Amber doesn’t answer her right away, taking pains to pull into her spot on the dirt road with diligent precision and all the while, Tara stared into the side of her head. Amber’s expression was thoughtful, eyes flicking this way and that, seemingly in search of the words, her bottom lip pulled between her teeth.
“It’s… kind of…” Amber starts, words halting and strained, but at least having the decency to look at Tara as she said them. “It’s a lot. Kind of a long story and you… you look pretty exhausted right now, I don’t think yo--”
“Amber, I-- no, forget that. Fuck that,” Tara interrupts, eyebrows furrowing and eyelids fluttering with a million thoughts. She huffs, petulant, and swiftly reaches across to grab one of Amber’s hands in both of her own, twisting in her seat. “You need… we need to be honest with each other now, okay? I want to do this. Do you understand? I want to do this with you.”

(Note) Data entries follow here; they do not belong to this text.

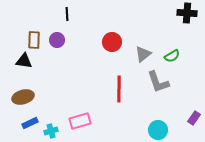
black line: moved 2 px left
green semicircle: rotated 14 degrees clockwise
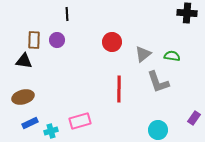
green semicircle: rotated 140 degrees counterclockwise
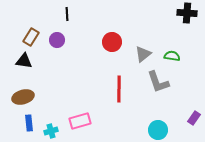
brown rectangle: moved 3 px left, 3 px up; rotated 30 degrees clockwise
blue rectangle: moved 1 px left; rotated 70 degrees counterclockwise
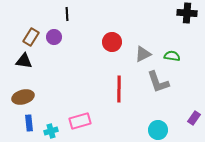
purple circle: moved 3 px left, 3 px up
gray triangle: rotated 12 degrees clockwise
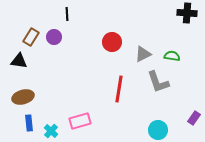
black triangle: moved 5 px left
red line: rotated 8 degrees clockwise
cyan cross: rotated 32 degrees counterclockwise
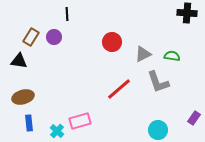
red line: rotated 40 degrees clockwise
cyan cross: moved 6 px right
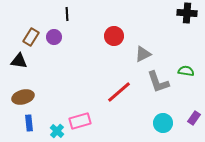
red circle: moved 2 px right, 6 px up
green semicircle: moved 14 px right, 15 px down
red line: moved 3 px down
cyan circle: moved 5 px right, 7 px up
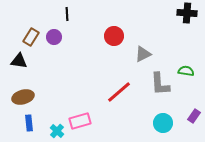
gray L-shape: moved 2 px right, 2 px down; rotated 15 degrees clockwise
purple rectangle: moved 2 px up
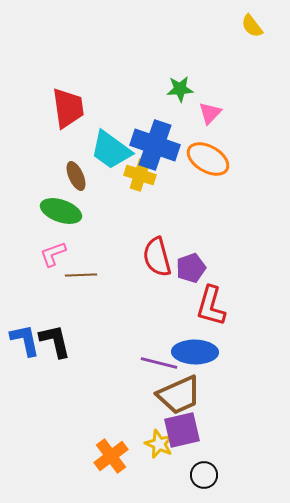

Her words are firm, but she can’t help the twinge of desperation; the slight waver in her tone, the way she squeezes Amber’s hand so tightly she wonders if she’s cutting off circulation. They hadn’t made it this far, she hadn’t had this awful epiphany about herself, just to stumble at the last hurdle. Amber stays silent, eye’s wide and shining. Anticipating.
Tara’s sigh is shaky, but its exhalation steadies her nerves. “I want to do this. But I need the truth. All of it. Okay?”
Amber nods immediately. “Yeah. Yes. Whatever you want.”
Tara nods too. “Good. Good.”
There’s a lapse in talking, where they both just stare at one another. The porch light is still on and it casts the car’s interior in a warm glow, the side of Amber’s face in its rays softening her features, making the adoration on her face even more obvious. Her hand feels cool between Tara’s trembling fingers, the dirt still pressed into the creases of their palms rubbing together.
Tara’s heart stutters and she feels the overwhelming urge to lean across the console and kiss her.
Doesn’t this feel familiar?
And just like last time, the moment passes and Amber reaches up with her other hand to squeeze both of hers. “We should get inside. There’s… there’s a lot.”
Tara swallows hard. “Yeah. Okay.”
She knows she should probably be dreading this part. She knows whatever Amber is so hesitant to tell her won’t be anything she wants to hear, but it’s what she needs to hear. There’s adrenaline in her stomach, curdling it’s insides, and as they both reach for their respective handles, Amber’s hand remains in hers until the last moment.